Dans les vieux pays capitalistes, les principes d’organisation rigides de Lénine n’ont jamais pu conquérir la majorité des travailleurs organisés. C’est du moment où l’on voulut les imposer par la force aux partis communistes occidentaux (1924 : « bolchevisation ») que date le déclin irrémédiable de l’Internationale bolcheviste. La classe ouvrière organisée de ces pays tient trop à sa liberté et à son droit de disposer d’elle-même pour accepter la férule d’un dictateur, qu’il se proclame « chef de la révolution mondiale » ou « fürher d’une révolution nationale ». Les tendances à l’organisation dictatoriale ne s’y rencontrent que dans cette fraction des masses populaires qui n’est pas encore suffisamment pénétrée de conscience socialiste : chez les éléments fraîchement prolétarisés et déclassés, chez les « inorganisés » (si chers à la C.G.T.U.) et chez certains jeunes, dont le savoir et la conscience de leur dignité personnelle ne sont pas encore à la hauteur de leur ardeur révolutionnaire. Mais que vaut une ardeur révolutionnaire qui ne s’aperçoit pas que la liberté est impossible à conquérir par des gens acceptant aveuglément les ordres d’un « chef », se soumettant à sa volonté au lieu de le considérer comme l’organe exécutif de leurs propres aspirations ? Avec un tel état d’esprit, on ne peut faire que des révolutions conduisant à l’esclavage.

Dans l’étude : Masse et chefs, Rosa Luxembourg a soin de souligner que le renversement des rapports entre les chefs et la masse dans le mouvement socialiste, la formation d’une masse se dirigeant elle-même, est un processus dialectique, une tendance bien plus qu’une réalité. Encore aujourd’hui, trente ans après, il faut se garder de prêter à cette masse des qualités miraculeuses qu’elle n’a pas. C’est une masse d’humains qu’il n’y a nul motif de supposer exempte des tares dont est chargée toute l’humanité. Et si les chefs, les fürher et les duci sont loin d’être des surhommes, il serait irrationnel de croire que la masse n’est composée que de génies.

À l’heure actuelle, le gros de cette masse, une élite à part, n’est assurément pas capable de réaliser le socialisme intégral, et elle aura encore bien des expériences à traverser avant d’acquérir la maturité nécessaire pour diriger ou contrôler efficacement une économie mixte.

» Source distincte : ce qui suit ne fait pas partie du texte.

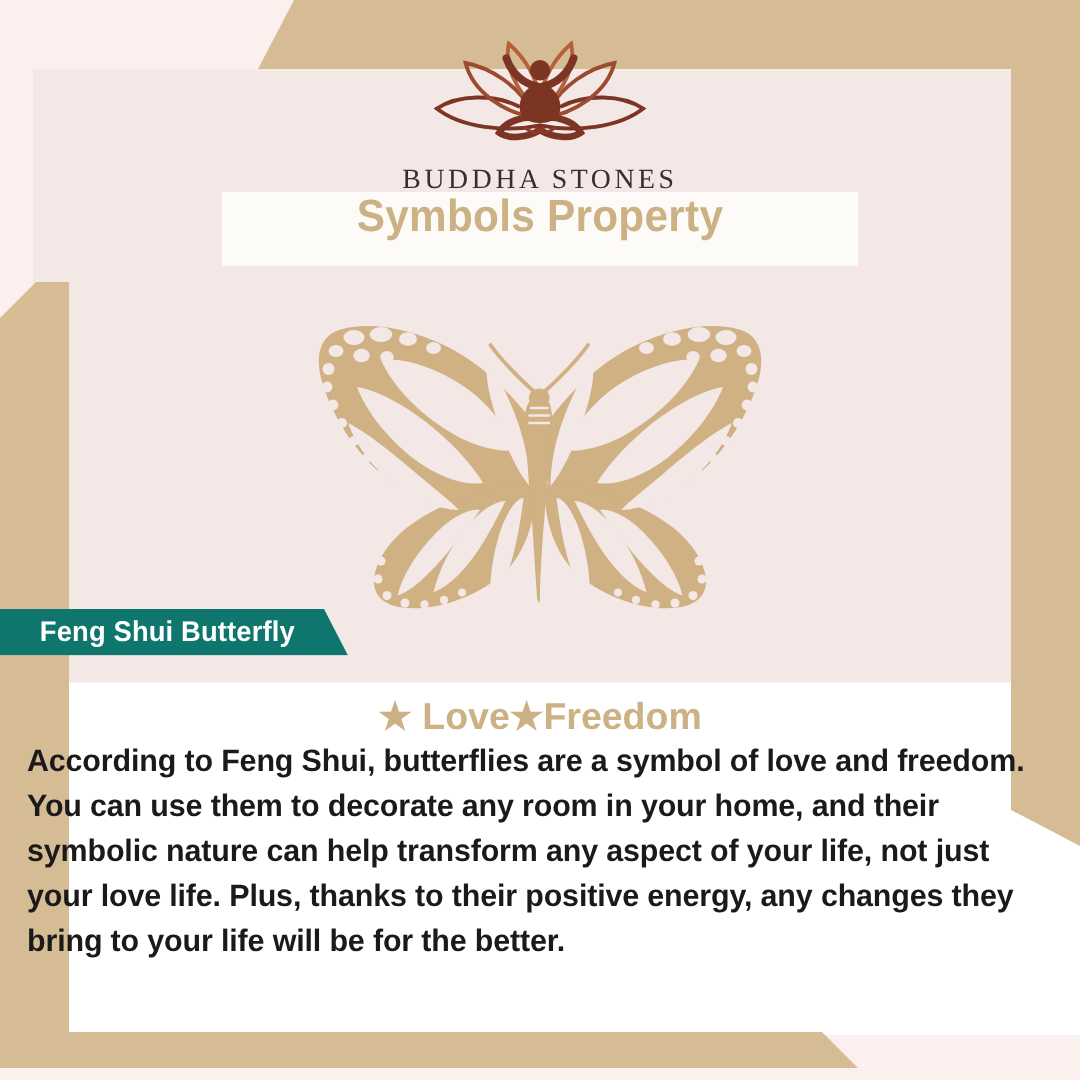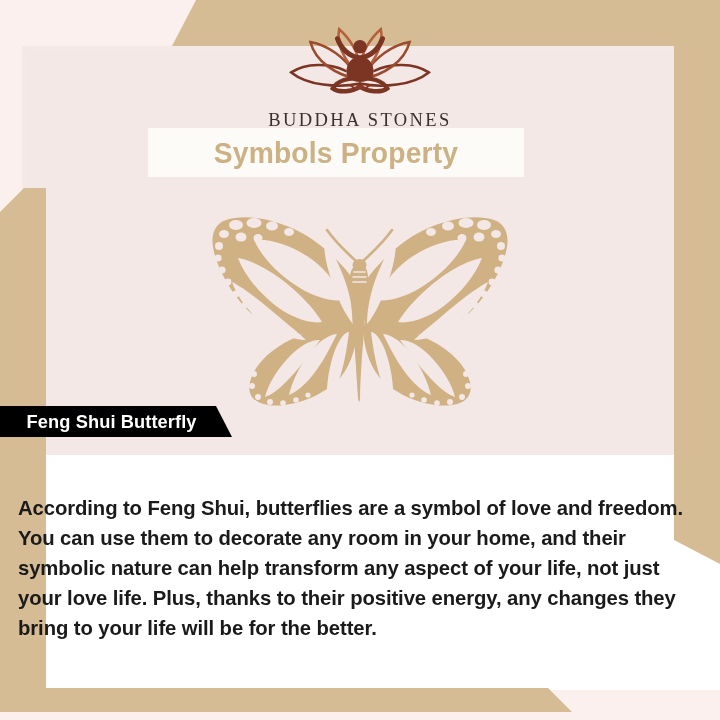--- a/index.html
+++ b/index.html
@@ -110,10 +110,10 @@
   .title-banner {
     position: absolute;
     left: 148px; top: 128px;
-    width: 376px; height: 49px;
+    width: 424px; height: 49px;
     background: #fdfbf7;
     display: flex;
-    align-items: center;
+    align-items: flex-start;
     justify-content: center;
   }
   .title-text {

Ce serait trahir les travailleurs et semer de périlleuses illusions que de le leur dissimuler. Il faut le leur dire pour qu’ils s’appliquent à remédier à cette faiblesse. Qu’ils s’en consolent pour l’instant à la pensée — la réalité de nos jours le montre bien — que la classe capitaliste s’avère encore moins capable qu’eux de diriger quoi que ce soit.

Ne perdons cependant pas de vue que la masse a fait d’immenses progrès intellectuels au cours d’un demi-siècle. Elle continuera à en faire et à produire une élite de plus en plus nombreuse, à la condition qu’elle trouve, grâce à son organisation démocratique, toutes les possibilités d’un développement fécond de son esprit critique et de sa capacité de jugement. Vouloir lui imposer une doctrine et une tactique déterminées sous prétexte qu’elle n’est pas encore majeure — comme cela se pratique chez les léninistes de toutes nuances — c’est freiner, voire arrêter le processus de sa maturation, la rejeter dans les ténèbres de la mystique et dans l’abjection du culte des personnes.

Ceux qui le font peuvent s’imaginer qu’ils édifient le socialisme « pour la masse ». Mais comme le socialisme est impossible à réaliser de cette manière, ils retardent, pour l’amour d’une stérile illusion, le développement réel qui seul peut rendre les travailleurs capables d’édifier le monde nouveau.

« Ni Dieu, ni César, ni Tribun » ne peuvent apporter, et n’ont apporté jusqu’ici le bonheur à l’humanité.

Lucien LAURAT.



  1. Traduite par Bracke et dont les cahiers de Spartacus ont donné la première version française complète.